SELECTED TEXT:
====

Personal information
- Full name: James Tanner Beason
- Date of birth: March 23, 1997 (age 29)
- Place of birth: Winston-Salem, North Carolina, United States
- Height: 6 ft 1 in (1.85 m)
- Position: Defender

Team information
- Current team: New England Revolution
- Number: 4

Youth career
- 2011–2015: North Carolina Fusion

College career
- Years: Team / Apps / (Gls)
- 2016–2019: Stanford Cardinal / 81 / (20)

Senior career*
- Years: Team / Apps / (Gls)
- 2016: North Carolina Fusion U23 / 4 / (0)
- 2018–2019: San Francisco City / 5 / (0)
- 2020–2024: San Jose Earthquakes / 110 / (0)
- 2025–: New England Revolution / 10 / (0)

= Tanner Beason =

American soccer player (born 1997)

James Tanner Beason (born March 23, 1997) is an American professional soccer player who plays as a defender for Major League Soccer club New England Revolution.

== Career ==
=== Youth, college and amateur ===
Beason played as part of the USSDA academy side North Carolina Fusion, before heading to Stanford University in 2015 to play college soccer. After redshirting in 2015, Beason went on to play four seasons with the Cardinals, making 81 appearances, scoring 20 goals and tallying 11 assists. Beason was an NCAA National Champion three times (2015, 2016, 2017), First Team All-American twice (2018, 2019), First Team All-Pac-12 twice (2017, 2018), and the Pac-12 Player of the Year (2018). Beason was also a MAC Hermann Trophy semifinalists in both 2018 and 2019.

While at college, Beason appeared for USL League Two side North Carolina Fusion U23 in 2016, and San Francisco City in both 2018 and 2019.

====

Records in a dataset:
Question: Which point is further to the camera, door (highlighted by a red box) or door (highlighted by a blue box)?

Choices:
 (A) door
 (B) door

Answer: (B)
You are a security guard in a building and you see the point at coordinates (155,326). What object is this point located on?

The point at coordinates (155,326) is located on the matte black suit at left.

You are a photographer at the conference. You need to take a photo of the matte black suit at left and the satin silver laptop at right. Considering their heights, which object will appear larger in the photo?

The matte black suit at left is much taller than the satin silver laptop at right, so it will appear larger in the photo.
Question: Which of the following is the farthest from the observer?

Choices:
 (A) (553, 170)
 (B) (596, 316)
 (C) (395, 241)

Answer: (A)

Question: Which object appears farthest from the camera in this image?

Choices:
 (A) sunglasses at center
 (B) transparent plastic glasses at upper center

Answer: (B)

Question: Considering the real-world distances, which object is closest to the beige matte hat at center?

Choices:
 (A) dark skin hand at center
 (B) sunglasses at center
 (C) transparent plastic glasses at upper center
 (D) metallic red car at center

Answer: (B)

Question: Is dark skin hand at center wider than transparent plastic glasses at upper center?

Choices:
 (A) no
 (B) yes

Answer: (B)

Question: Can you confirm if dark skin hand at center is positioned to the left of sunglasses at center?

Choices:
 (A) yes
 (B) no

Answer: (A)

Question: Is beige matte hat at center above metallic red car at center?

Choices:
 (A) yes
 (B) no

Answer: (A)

====

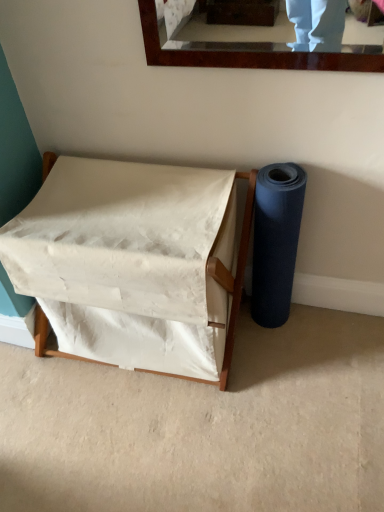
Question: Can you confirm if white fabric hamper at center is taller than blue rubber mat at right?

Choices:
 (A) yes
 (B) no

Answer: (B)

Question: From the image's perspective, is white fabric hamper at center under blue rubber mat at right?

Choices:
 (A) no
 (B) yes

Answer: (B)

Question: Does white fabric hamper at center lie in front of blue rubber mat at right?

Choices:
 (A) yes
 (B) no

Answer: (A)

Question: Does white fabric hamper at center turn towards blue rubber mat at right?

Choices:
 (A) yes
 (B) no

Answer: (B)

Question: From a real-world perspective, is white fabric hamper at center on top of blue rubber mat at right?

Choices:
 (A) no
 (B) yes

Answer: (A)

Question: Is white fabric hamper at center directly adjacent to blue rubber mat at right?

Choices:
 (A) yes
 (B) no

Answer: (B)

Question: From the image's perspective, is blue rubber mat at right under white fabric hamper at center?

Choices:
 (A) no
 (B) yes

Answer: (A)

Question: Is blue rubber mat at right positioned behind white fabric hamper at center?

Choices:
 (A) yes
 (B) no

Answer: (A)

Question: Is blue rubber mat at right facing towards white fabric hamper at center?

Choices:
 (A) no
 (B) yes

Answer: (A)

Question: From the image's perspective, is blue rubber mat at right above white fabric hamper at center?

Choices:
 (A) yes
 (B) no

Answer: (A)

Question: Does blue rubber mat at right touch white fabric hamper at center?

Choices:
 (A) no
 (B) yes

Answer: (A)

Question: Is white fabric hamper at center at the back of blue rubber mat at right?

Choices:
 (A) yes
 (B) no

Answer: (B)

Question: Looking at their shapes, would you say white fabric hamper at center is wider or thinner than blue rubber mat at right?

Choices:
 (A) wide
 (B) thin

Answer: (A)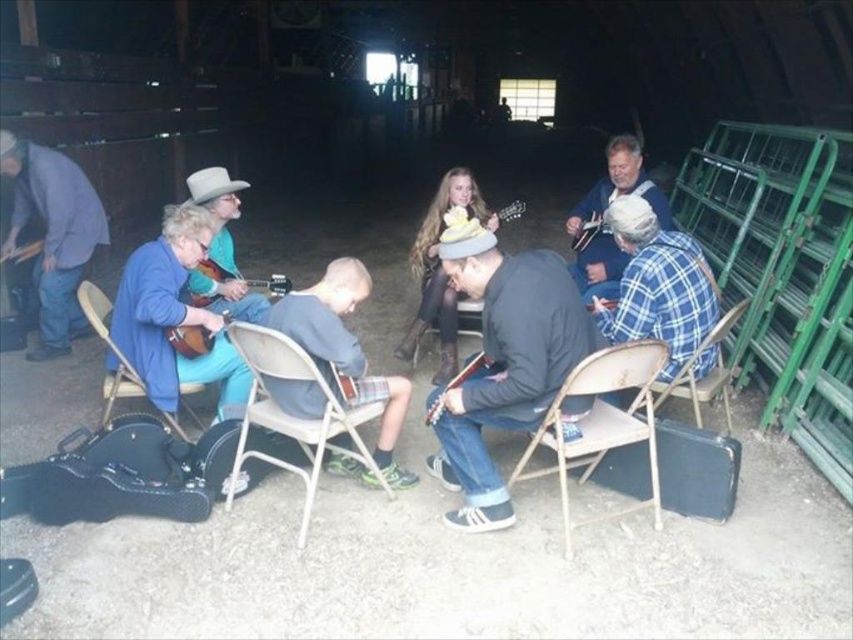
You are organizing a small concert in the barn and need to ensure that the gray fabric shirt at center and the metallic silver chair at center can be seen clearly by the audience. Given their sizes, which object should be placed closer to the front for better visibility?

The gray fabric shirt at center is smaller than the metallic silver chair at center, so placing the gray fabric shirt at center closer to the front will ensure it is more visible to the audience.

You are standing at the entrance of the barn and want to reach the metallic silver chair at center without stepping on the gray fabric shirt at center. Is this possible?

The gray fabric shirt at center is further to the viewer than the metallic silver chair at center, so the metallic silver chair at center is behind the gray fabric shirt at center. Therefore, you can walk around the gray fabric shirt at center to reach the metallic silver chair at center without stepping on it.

====

REQUIRED WORK: Please edit the stretch of the Tanner Beason profile from "- 2016–2019: Stanford" through "player (born 1997)" so that "Apps" reads "Appearances" throughout, and give that stretch back.

EXPECTED ANSWER:
- 2016–2019: Stanford Cardinal / 81 / (20)

Senior career*
- Years: Team / Appearances / (Gls)
- 2016: North Carolina Fusion U23 / 4 / (0)
- 2018–2019: San Francisco City / 5 / (0)
- 2020–2024: San Jose Earthquakes / 110 / (0)
- 2025–: New England Revolution / 10 / (0)

= Tanner Beason =

American soccer player (born 1997)